Balbir, who became the first Asian-born president of Bradford Chamber of Commerce in 2007, is conscious that in building up his business he missed out on spending time with his two children and sacrificed holidays to focus on work.

He is more relaxed now, in the knowledge that the PEC business is in safe hands.

“I started planning five years ago for the time when I would take a step back. I hoped that Sohan would one day succeed me, but it was not a shoe-in. He joined at the bottom after working elsewhere and worked his way up until he became a director. His appointment as managing director was made by other board members and I was not involved.

“I’m pleased with the way things have worked out and believe that the management team I appointed and nurtured is doing a good job. It means that I am free to look at other business opportunities as well as my role at PEC.”

The son of a carpenter who came to the UK in 1963 from India via Tanzania, Balbir was born in Dar es Salaam and arrived in Bradford speaking little English. He picked the language up at Cross Lane Junior School followed by Wyke Manor School.

He left school at 16 and started an electrical installation course at Bradford Technical College in 1967, initially full-time and later on day release for the three years while employed as an apprentice electrician by John Peirson Ltd.

After ten years working for Peirson’s, Balbir felt he had gone as far as he could in the company, and decided to strike out on his own.

PEC Building Services has grown from a one-man band working from a portable building into a leading shopfitting and construction company that refits, refurbishes and builds from scratch throughout the country, with a major client list including Magnet, Homebase, Kwik-Fit and the NHS and local councils.

Balbir retains his commitment to apprentices and this year PEC will recruit eight across several trades – its largest single intake.

“Having personally experienced the value of an apprenticeship I do all I can to promote training. I took on my first apprentice after the first year and PEC now has electricians, plumbers, joiners and decorators going through various stages of training and we take on apprentices every year.”

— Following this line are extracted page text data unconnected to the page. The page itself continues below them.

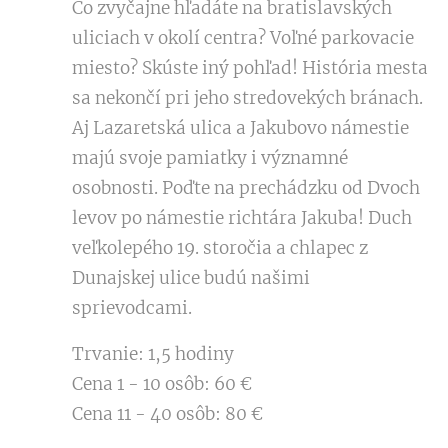
Čo zvyčajne hľadáte na bratislavských
uliciach v okolí centra? Voľné parkovacie
miesto? Skúste iný pohľad! História mesta
sa nekončí pri jeho stredovekých bránach.
Aj Lazaretská ulica a Jakubovo námestie
majú svoje pamiatky i významné
osobnosti. Poďte na prechádzku od Dvoch
levov po námestie richtára Jakuba! Duch
veľkolepého 19. storočia a chlapec z
Dunajskej ulice budú našimi
sprievodcami.
Trvanie: 1,5 hodiny
Cena 1 - 10 osôb: 60 €
Cena 11 - 40 osôb: 80 €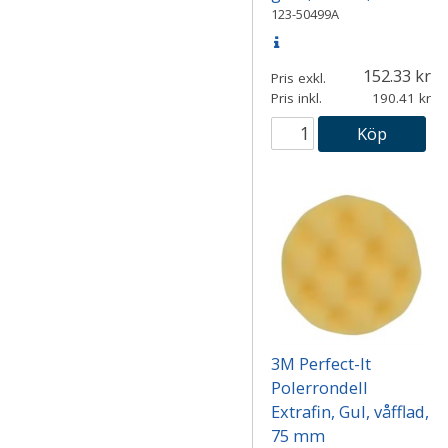
123-50499A
152.33
Pris exkl.
Pris inkl.
190.41
Köp
3M Perfect-It
Polerrondell
Extrafin, Gul, våfflad,
75 mm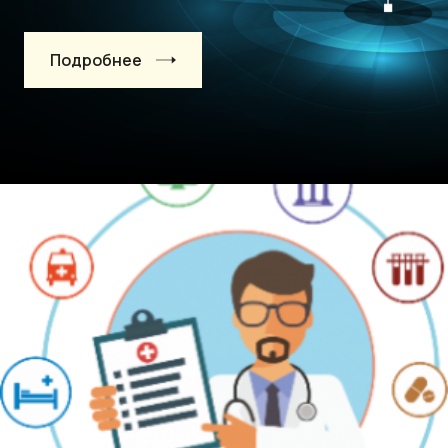
Подробнее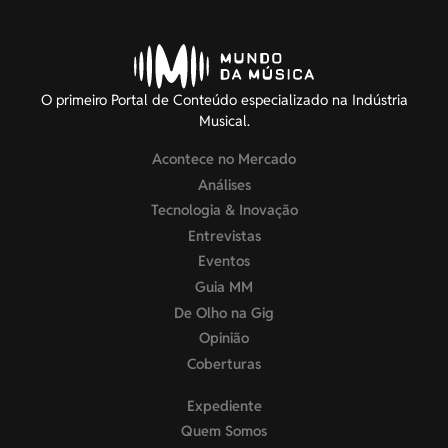
O primeiro Portal de Conteúdo especializado na Indústria
Musical.
Acontece no Mercado
Análises
Tecnologia & Inovação
Entrevistas
Eventos
Guia MM
De Olho na Gig
Opinião
Coberturas
Expediente
Quem Somos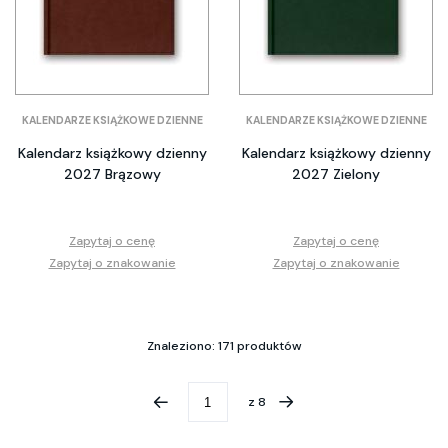
KALENDARZE KSIĄŻKOWE DZIENNE
KALENDARZE KSIĄŻKOWE DZIENNE
Kalendarz książkowy dzienny
Kalendarz książkowy dzienny
2027 Brązowy
2027 Zielony
Zapytaj o cenę
Zapytaj o cenę
Zapytaj o znakowanie
Zapytaj o znakowanie
Znaleziono: 171 produktów
z
8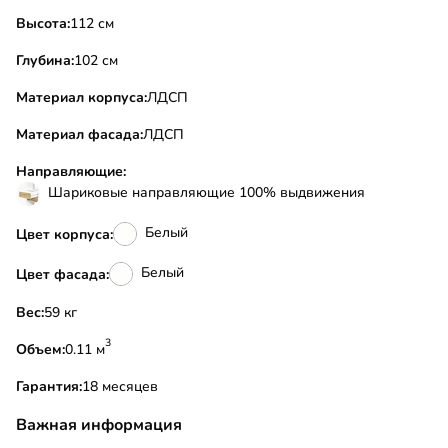
Высота:
112 см
Глубина:
102 см
Материал корпуса:
ЛДСП
Материал фасада:
ЛДСП
Направляющие:
Шариковые направляющие 100% выдвижения
Белый
Цвет корпуса:
Белый
Цвет фасада:
Вес:
59 кг
3
Объем:
0.11 м
Гарантия:
18 месяцев
Важная информация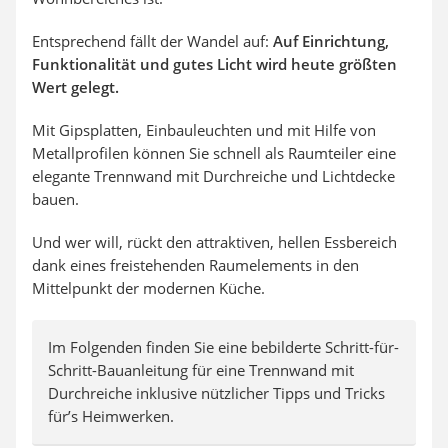
Entsprechend fällt der Wandel auf:
Auf Einrichtung,
Funktionalität und gutes Licht wird heute größten
Wert gelegt.
Mit Gipsplatten, Einbauleuchten und mit Hilfe von
Metallprofilen können Sie schnell als Raumteiler eine
elegante Trennwand mit Durchreiche und Lichtdecke
bauen.
Und wer will, rückt den attraktiven, hellen Essbereich
dank eines freistehenden Raumelements in den
Mittelpunkt der modernen Küche.
Im Folgenden finden Sie eine bebilderte Schritt-für-
Schritt-Bauanleitung für eine Trennwand mit
Durchreiche inklusive nützlicher Tipps und Tricks
für’s Heimwerken.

After moving to offices in Garnett Street, Bradford, in 1996, PEC built its present £2 million headquarters on the Euroway estate in 2003, which enabled the firm to have an in-house manufacturing division.

In addition to leading national names, including most recently Bradford-based Morrisons, for which PEC is working on the creation of the first two of the supermarket’s Kiddicare children’s goods outlets, the company has also expanded into international business, producing and installing display stands for electronics giant Sony, including at the Bayern Munich stadium for the Champions League soccer final.

Balbir has won a string of awards over the years, including an Institute of Directors’ Special Achievement Award, an Association of Colleges National Gold Award and a Lifetime Achievement Award at the Yorkshire Awards.

But he is particularly chuffed with the Telegraph & Argus business personality prize.

“I’m really proud to have been recognised in this way. It is a great honour and I think more of this should go on in Bradford. I would like to thank the T & A for doing a great job recognising success.”

The award reflects the many achievements of this quietly spoken yet determined individual with a droll sense of humour.

“I still enjoy getting up and coming to work, I always have and will continue to do so as long as people feel I’m doing a useful job. There will be more holidays in the sun to make up for lost time, though.”

And indeed, Balbir is on holiday as you read this.